A. Référence de la décision
- Cour de cassation,
- Ordonnance du 07 Mars 2006
- Numéro d'inscription au répertoire général : 05-81.773
B. Parties
- Appelants :
- X... Jacques
- Y... Pierre
- Z... Jean-Marie
- DU A... François
- B... Christian
- C... DE LA D... Jean-Pierre
- Intimée :
- Ministère public
C. Contexte et objet de la décision
- Litige résultant de condamnations liées à des infractions de tromperie et de publicité mensongère dans le secteur viticole.
- Les appelants, dirigeants de sociétés de négoce, ont été condamnés pour avoir commercialisé des vins étiquetés comme "mis en bouteille au château" alors que l'embouteillage s'est effectué dans un chai de négoce.
D. Moyens des parties
- Les appelants contestent leur condamnation en arguant que la mention "mise en bouteille au château" ne concordait pas avec les faits, et soutiennent qu'ils n'ont pas eu l'intention de tromper les consommateurs.
- Ils invoquent également le principe du "non bis in idem", soutenant qu'ils ne devraient pas être poursuivis pour deux infractions distinctes sur les mêmes faits.
E. Réponse de la Cour
- La Cour de cassation confirme la décision de la cour d'appel, considérant que les appelants ont bel et bien commercialisé des produits sous une fausse étiquette, ce qui constitue une tromperie.

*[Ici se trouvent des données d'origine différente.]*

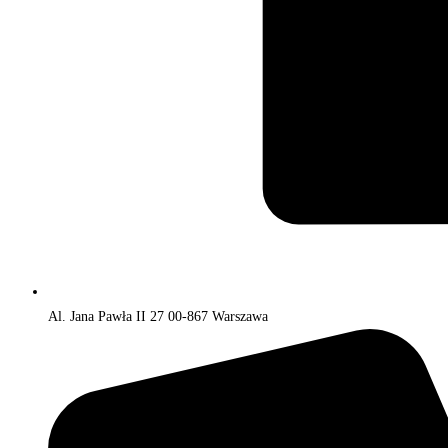
Al. Jana Pawła II 27 00-867 Warszawa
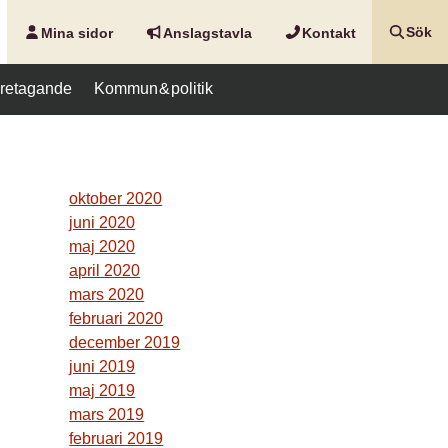
Mina sidor
Anslags­tavla
Kontakt
Sök
företagande
Kommun & politik
oktober 2020
juni 2020
maj 2020
april 2020
mars 2020
februari 2020
december 2019
juni 2019
maj 2019
mars 2019
februari 2019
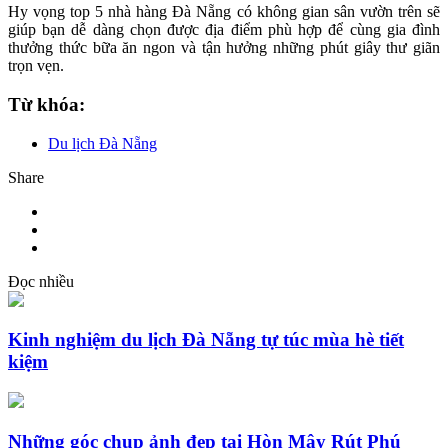
Hy vọng top 5 nhà hàng Đà Nẵng có không gian sân vườn trên sẽ
giúp bạn dễ dàng chọn được địa điểm phù hợp để cùng gia đình
thưởng thức bữa ăn ngon và tận hưởng những phút giây thư giãn
trọn vẹn.
Từ khóa:
Du lịch Đà Nẵng
Share
Đọc nhiều
Kinh nghiệm du lịch Đà Nẵng tự túc mùa hè tiết
kiệm
Những góc chụp ảnh đẹp tại Hòn Mây Rút Phú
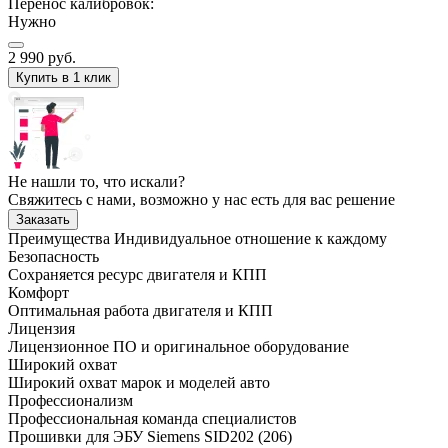
Перенос калибровок:
Нужно
2 990
руб.
Купить в 1 клик
Не нашли то, что искали?
Свяжитесь с нами, возможно у нас есть для вас решение
Заказать
Преимущества
Индивидуальное отношение к каждому
Безопасность
Сохраняется ресурс двигателя и КПП
Комфорт
Оптимальная работа двигателя и КПП
Лицензия
Лицензионное ПО и оригинальное оборудование
Широкий охват
Широкий охват марок и моделей авто
Профессионализм
Профессиональная команда специалистов
Прошивки для ЭБУ Siemens SID202 (206)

- Elle rejette les arguments concernant la bonne foi des appelants et souligne que la mise en bouteille au château constitue une qualité substantielle du produit.
- La notion d'indivisibilité des faits entre leur poursuite et les procédures antérieures avait été écartée, les juges ayant pu constater que les infractions étaient distinctes.
F. Conclusion
- Rejet des pourvois des appelants.
- La cour confirme les condamnations et impose le versement d'une somme de 800 euros à l'Institut national des appellations d'origine.